Goldwin Smith (1823-1910)

Photograph of Goldwin Smith
Goldwin Smith [Historian and Journalist] (Spence Watson/Weiss Archive, SW/11/45)

Smith’s roles were many and varied: historian, journalist, poet and translator to list a few. He was well-known as a writer on religious and political issues and was an early advocate of colonial emancipation, House of Lords reform and the separation of Church and State.

However, it is his work as a university reformer which stands out. Smith had demanded a Royal Commission of inquiry into the administration of Oxford University and its report (1852) suggested that religious tests should be relaxed, and that a teaching professoriate should be created. He also sat on the Popular Education Commission of 1858, chaired by the Duke of Newcastle. In his pamphlet, The Reorganization of the University of Oxford (1868), his recommendations included the abolition of celibacy as a condition of the tenure of fellowships and that the individual colleges merge for lecturing.

That same year, he left England for the professorship of English and Constitutional History at Cornell University – the institution to which he would later gift his private library and a $14, 000 endowment.
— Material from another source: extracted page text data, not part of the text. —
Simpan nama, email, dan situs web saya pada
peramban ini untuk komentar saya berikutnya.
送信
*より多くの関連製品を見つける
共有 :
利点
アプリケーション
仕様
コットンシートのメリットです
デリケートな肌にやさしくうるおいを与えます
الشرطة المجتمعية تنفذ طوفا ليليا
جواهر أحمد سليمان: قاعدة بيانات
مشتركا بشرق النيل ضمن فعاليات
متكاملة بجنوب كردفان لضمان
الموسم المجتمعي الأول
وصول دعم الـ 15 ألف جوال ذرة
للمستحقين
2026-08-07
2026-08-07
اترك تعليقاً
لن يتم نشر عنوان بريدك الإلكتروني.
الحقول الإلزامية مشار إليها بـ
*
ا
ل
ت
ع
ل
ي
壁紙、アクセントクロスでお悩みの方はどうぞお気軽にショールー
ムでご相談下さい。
He moved to Toronto in 1871 (where he lived out his remaining years). Here he sat on the Council of Public Instruction and wrote about the place and function of universities in Canada.

Throughout his life he argued that men of all classes should be afforded the opportunity of university education, that universities should be free from political domination and called for the raising of standards and the establishment of provincial universities.